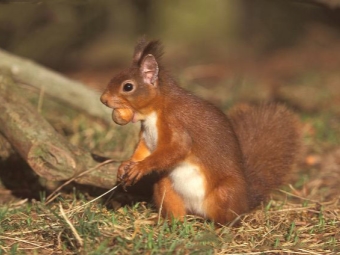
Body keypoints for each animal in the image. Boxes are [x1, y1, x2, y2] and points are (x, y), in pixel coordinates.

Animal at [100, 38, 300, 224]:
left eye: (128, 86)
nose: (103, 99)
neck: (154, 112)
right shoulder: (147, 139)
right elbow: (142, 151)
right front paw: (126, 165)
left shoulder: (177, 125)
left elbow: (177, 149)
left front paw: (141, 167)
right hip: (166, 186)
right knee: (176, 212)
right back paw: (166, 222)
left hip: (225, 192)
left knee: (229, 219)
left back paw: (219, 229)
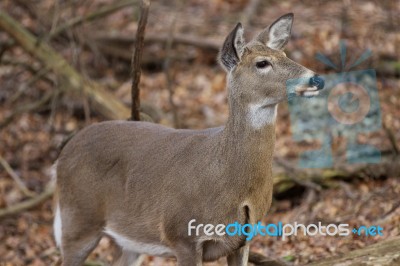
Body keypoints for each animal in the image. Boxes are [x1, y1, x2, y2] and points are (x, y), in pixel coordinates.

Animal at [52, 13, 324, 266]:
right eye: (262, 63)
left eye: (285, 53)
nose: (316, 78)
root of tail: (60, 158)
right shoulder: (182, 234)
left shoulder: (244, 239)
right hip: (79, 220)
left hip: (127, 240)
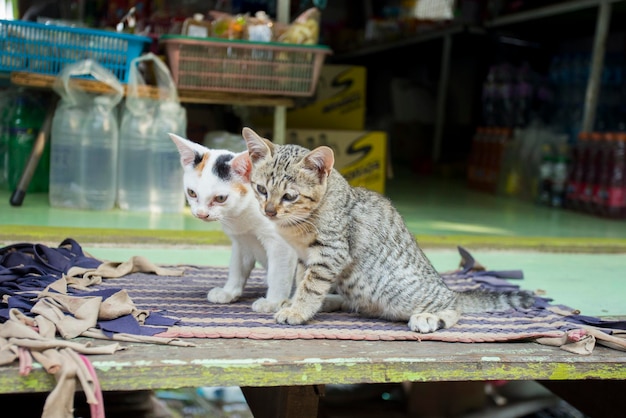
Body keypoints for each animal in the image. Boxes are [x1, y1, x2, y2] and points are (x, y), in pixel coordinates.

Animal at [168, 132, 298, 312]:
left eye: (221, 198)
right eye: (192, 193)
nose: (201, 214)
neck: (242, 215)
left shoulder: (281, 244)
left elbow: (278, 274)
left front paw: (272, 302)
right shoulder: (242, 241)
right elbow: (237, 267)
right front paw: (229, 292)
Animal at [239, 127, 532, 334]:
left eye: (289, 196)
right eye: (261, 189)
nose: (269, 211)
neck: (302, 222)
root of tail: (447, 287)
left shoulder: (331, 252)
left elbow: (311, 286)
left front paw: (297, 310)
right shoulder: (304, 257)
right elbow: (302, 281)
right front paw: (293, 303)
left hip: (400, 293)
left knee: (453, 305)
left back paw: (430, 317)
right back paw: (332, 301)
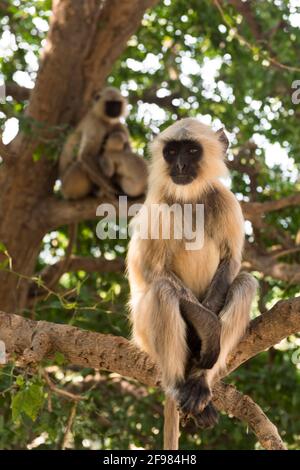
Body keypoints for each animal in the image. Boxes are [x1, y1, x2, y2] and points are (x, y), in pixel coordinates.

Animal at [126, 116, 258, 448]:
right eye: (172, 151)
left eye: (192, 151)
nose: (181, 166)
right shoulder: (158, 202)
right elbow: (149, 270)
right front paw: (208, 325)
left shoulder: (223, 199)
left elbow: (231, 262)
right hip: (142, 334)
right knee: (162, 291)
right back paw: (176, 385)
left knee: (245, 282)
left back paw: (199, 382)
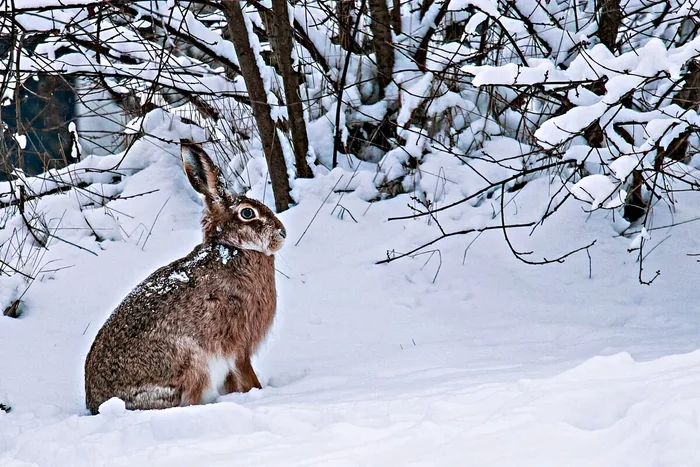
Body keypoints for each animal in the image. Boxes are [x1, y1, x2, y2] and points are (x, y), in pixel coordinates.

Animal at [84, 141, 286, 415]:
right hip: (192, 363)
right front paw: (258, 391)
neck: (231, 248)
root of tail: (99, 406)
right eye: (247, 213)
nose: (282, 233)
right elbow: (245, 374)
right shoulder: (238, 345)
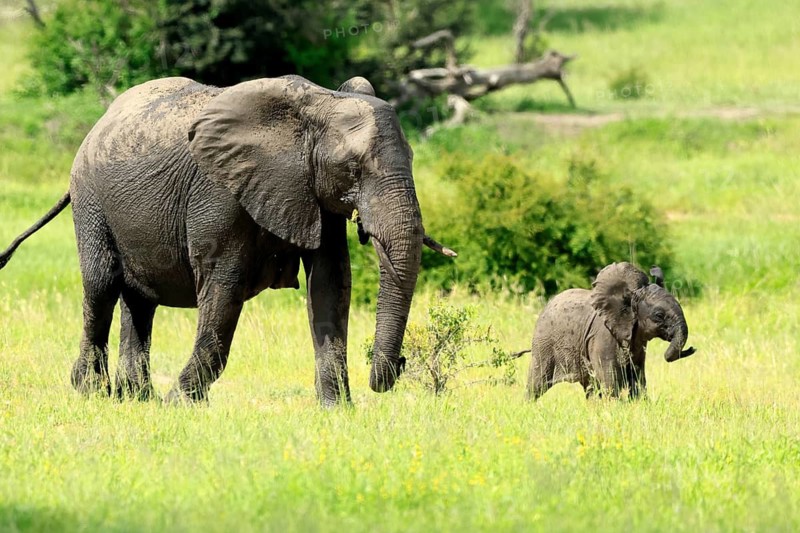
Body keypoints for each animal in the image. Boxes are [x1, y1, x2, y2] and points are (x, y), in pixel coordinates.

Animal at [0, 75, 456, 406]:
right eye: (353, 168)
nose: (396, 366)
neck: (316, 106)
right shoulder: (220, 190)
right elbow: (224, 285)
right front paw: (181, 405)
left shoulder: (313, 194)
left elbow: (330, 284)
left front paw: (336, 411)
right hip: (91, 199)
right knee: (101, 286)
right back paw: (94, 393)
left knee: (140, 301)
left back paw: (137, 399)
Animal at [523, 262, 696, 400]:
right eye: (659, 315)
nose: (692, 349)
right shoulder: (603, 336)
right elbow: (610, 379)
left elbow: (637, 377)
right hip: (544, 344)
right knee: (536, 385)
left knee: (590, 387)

........

» Work order
Omit every picture while transcribing the records above exactly.

» Answer box
Body keypoints for each animal in the image. Boxes are [x1, y1, x2, y2] and points are (x, y), in pixel coordinates.

Animal at [100, 38, 300, 224]:
left eye: (128, 86)
nose: (103, 99)
neck: (154, 112)
right shoulder: (147, 139)
right elbow: (142, 151)
right front paw: (126, 165)
left shoulder: (177, 125)
left elbow: (177, 149)
left front paw: (141, 167)
right hip: (166, 186)
right knee: (176, 212)
right back paw: (166, 222)
left hip: (225, 192)
left knee: (229, 219)
left back paw: (219, 229)
Body keypoints for each animal in the image. Boxes are [x1, y1, x2, y2] and points are (x, y), in pixel coordinates.

Animal at [52, 13, 324, 266]:
right eye: (262, 63)
left eye: (285, 53)
nose: (316, 78)
root of tail: (60, 158)
right shoulder: (182, 234)
left shoulder: (244, 239)
right hip: (79, 220)
left hip: (127, 240)
Body keypoints for each animal in the image. Boxes are [x1, y1, x2, y2] and points are (x, y), in pixel coordinates.

Animal at [168, 132, 298, 312]:
left eye: (221, 198)
right eye: (192, 193)
nose: (201, 214)
neck: (242, 215)
left shoulder: (281, 244)
left elbow: (278, 274)
left front paw: (272, 302)
right shoulder: (242, 241)
right elbow: (237, 267)
right front paw: (229, 292)
Animal at [239, 127, 532, 334]:
left eye: (289, 196)
right eye: (261, 189)
nose: (269, 211)
neck: (302, 222)
root of tail: (447, 287)
left shoulder: (331, 252)
left elbow: (311, 286)
left front paw: (297, 310)
right shoulder: (304, 257)
right elbow: (302, 281)
right front paw: (293, 303)
left hip: (400, 293)
left knee: (453, 305)
left back paw: (430, 317)
right back paw: (332, 301)
Body keypoints for each animal in the image. Boxes are [x1, y1, x2, y2] and points are (x, y), in pixel coordinates.

Animal at [126, 116, 258, 448]:
right eye: (172, 151)
left eye: (192, 151)
nose: (181, 166)
right shoulder: (158, 202)
right elbow: (149, 270)
right front paw: (208, 325)
left shoulder: (223, 199)
left elbow: (231, 262)
right hip: (142, 334)
right knee: (162, 291)
right back paw: (176, 385)
left knee: (245, 282)
left back paw: (199, 382)
Body keypoints for each animal in the image. Boxes are [x1, y1, x2, y2] and points are (x, y), in pixel coordinates.

Animal at [84, 141, 286, 415]:
right hip: (192, 363)
right front paw: (258, 391)
neck: (231, 248)
root of tail: (99, 406)
right eye: (247, 213)
nose: (282, 233)
right elbow: (245, 374)
right shoulder: (238, 345)
Body keypoints for each animal in the image. Boxes are [x1, y1, x2, y2] and points are (x, y), in pixel coordinates.

Animal at [0, 75, 456, 406]:
right eye: (353, 168)
nose: (396, 366)
neck: (316, 106)
right shoulder: (220, 190)
right elbow: (224, 285)
right front paw: (181, 405)
left shoulder: (313, 194)
left elbow: (330, 284)
left front paw: (336, 411)
right hip: (91, 199)
right knee: (101, 286)
right back paw: (94, 393)
left knee: (140, 301)
left back paw: (137, 399)
Animal at [523, 262, 696, 400]:
right eye: (659, 315)
nose: (692, 349)
right shoulder: (603, 336)
right elbow: (610, 379)
left elbow: (637, 377)
right hip: (544, 344)
right knee: (536, 385)
left knee: (590, 387)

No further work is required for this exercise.